Records for this task =
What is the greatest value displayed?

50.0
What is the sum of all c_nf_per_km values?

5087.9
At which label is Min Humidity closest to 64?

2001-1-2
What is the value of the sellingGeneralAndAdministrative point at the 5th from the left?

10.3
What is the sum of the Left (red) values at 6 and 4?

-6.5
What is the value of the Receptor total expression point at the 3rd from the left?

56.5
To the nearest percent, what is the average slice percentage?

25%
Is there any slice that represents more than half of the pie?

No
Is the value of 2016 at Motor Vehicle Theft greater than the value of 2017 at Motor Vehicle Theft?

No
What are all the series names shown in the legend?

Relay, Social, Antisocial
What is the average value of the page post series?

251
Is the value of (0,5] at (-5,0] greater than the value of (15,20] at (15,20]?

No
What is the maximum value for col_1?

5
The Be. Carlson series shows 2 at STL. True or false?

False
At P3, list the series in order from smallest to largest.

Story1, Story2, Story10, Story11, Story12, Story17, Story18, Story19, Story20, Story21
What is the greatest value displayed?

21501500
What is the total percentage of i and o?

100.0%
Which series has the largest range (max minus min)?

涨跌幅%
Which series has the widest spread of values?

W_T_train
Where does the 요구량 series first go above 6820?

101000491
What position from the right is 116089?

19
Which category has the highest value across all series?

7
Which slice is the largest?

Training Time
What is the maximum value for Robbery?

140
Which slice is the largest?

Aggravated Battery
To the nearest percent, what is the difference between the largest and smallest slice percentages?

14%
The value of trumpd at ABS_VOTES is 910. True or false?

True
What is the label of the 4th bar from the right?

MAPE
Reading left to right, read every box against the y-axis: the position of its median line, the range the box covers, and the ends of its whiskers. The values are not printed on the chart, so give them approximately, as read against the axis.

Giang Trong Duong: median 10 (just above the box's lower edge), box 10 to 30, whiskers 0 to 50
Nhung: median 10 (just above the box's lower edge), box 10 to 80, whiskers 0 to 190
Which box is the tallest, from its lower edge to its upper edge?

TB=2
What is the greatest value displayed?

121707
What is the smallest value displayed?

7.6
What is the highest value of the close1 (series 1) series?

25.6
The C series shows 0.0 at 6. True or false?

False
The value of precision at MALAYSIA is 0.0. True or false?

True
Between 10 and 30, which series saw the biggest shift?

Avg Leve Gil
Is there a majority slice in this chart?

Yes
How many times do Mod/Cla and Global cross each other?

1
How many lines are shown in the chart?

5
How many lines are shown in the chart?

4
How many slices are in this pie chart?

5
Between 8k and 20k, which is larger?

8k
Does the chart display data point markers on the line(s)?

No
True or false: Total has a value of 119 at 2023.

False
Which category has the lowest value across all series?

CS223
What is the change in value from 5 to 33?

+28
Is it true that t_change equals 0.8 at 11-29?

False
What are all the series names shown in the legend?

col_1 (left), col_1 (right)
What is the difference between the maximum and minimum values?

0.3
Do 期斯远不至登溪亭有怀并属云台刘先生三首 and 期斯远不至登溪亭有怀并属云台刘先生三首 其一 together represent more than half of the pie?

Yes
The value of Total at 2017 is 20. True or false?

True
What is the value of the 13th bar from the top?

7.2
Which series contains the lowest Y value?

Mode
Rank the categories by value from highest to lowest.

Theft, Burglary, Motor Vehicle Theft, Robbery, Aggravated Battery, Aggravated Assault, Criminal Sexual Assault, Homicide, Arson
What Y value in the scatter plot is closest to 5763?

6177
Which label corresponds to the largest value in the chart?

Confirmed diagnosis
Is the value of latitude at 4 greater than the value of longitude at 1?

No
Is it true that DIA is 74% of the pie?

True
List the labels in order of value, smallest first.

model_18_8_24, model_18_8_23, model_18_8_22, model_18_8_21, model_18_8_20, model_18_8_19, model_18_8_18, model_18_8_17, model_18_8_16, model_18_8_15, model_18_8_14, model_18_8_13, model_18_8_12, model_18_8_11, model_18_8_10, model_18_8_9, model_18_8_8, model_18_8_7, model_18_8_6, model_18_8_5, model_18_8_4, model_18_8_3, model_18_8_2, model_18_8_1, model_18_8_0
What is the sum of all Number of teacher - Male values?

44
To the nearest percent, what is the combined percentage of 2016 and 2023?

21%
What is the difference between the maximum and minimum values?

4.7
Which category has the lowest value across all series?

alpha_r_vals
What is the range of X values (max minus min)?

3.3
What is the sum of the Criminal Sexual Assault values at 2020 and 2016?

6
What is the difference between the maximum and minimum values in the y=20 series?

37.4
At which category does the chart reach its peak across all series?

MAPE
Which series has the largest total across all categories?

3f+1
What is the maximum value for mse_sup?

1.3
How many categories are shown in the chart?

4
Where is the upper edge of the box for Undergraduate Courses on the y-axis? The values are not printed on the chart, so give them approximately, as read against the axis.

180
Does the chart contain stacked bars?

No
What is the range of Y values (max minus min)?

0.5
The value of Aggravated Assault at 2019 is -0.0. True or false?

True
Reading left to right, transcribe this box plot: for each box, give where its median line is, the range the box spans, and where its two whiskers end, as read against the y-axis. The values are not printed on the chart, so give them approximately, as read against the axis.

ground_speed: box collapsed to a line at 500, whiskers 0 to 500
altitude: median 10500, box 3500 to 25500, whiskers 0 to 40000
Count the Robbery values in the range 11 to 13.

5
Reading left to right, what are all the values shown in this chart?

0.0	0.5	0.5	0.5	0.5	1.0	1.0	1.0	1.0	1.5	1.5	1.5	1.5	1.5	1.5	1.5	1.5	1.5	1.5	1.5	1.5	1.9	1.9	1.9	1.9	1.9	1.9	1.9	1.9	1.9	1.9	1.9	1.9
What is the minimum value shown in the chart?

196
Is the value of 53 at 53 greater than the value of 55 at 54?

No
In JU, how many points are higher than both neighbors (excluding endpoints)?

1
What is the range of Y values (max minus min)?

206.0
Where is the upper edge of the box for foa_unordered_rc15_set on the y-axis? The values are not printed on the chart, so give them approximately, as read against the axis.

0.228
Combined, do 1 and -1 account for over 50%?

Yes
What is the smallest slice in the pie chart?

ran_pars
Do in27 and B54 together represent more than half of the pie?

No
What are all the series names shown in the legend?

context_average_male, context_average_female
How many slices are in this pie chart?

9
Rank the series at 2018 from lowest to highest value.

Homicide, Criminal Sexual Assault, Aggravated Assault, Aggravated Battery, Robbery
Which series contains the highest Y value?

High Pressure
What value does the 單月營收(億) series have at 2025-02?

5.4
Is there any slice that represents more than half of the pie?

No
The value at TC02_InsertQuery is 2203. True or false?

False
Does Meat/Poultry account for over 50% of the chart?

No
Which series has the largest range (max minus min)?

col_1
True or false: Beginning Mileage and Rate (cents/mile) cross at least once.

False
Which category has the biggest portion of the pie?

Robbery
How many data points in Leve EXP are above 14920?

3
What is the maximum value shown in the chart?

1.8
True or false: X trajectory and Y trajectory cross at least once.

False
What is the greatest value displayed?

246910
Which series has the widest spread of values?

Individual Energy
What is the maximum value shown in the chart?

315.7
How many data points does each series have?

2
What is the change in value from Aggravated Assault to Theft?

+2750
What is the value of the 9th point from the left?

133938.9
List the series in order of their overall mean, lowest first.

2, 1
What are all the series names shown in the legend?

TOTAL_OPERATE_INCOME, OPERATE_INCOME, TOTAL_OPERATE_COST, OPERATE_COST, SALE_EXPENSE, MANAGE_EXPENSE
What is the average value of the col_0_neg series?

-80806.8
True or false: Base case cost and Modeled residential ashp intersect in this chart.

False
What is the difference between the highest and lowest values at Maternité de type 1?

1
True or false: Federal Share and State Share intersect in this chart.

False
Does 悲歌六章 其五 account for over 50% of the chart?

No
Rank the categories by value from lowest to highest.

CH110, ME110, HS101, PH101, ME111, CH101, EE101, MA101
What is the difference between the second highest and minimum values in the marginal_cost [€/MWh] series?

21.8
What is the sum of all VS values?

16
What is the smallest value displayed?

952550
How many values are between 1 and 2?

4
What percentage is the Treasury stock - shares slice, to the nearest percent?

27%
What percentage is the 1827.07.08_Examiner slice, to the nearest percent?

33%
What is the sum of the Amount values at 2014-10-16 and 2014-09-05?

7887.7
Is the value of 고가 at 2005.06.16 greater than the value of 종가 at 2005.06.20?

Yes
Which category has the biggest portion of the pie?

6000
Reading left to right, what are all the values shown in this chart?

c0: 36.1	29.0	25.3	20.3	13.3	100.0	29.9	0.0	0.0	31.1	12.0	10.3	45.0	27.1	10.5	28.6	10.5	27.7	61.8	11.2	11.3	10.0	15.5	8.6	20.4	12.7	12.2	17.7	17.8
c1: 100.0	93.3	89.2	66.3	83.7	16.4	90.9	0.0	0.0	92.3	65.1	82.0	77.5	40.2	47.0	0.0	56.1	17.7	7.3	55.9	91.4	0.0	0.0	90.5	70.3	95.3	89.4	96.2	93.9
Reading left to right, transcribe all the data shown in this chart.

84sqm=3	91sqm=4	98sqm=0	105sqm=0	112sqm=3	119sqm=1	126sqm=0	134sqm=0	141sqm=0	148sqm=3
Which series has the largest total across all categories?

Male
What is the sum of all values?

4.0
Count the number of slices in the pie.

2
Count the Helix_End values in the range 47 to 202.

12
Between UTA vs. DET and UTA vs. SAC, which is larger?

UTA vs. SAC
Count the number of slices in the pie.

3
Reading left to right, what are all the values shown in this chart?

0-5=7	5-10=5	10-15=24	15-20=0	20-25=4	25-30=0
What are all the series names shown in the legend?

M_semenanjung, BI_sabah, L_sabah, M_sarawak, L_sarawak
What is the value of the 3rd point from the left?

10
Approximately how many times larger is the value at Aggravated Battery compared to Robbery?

The task = Copy the rows above word for word, starting with the line that contains "col_1 (left), col_1 (right)" and going on through the line that contains "The value of Total", both included.

Written response =
col_1 (left), col_1 (right)
What is the difference between the maximum and minimum values?

0.3
Do 期斯远不至登溪亭有怀并属云台刘先生三首 and 期斯远不至登溪亭有怀并属云台刘先生三首 其一 together represent more than half of the pie?

Yes
The value of Total at 2017 is 20. True or false?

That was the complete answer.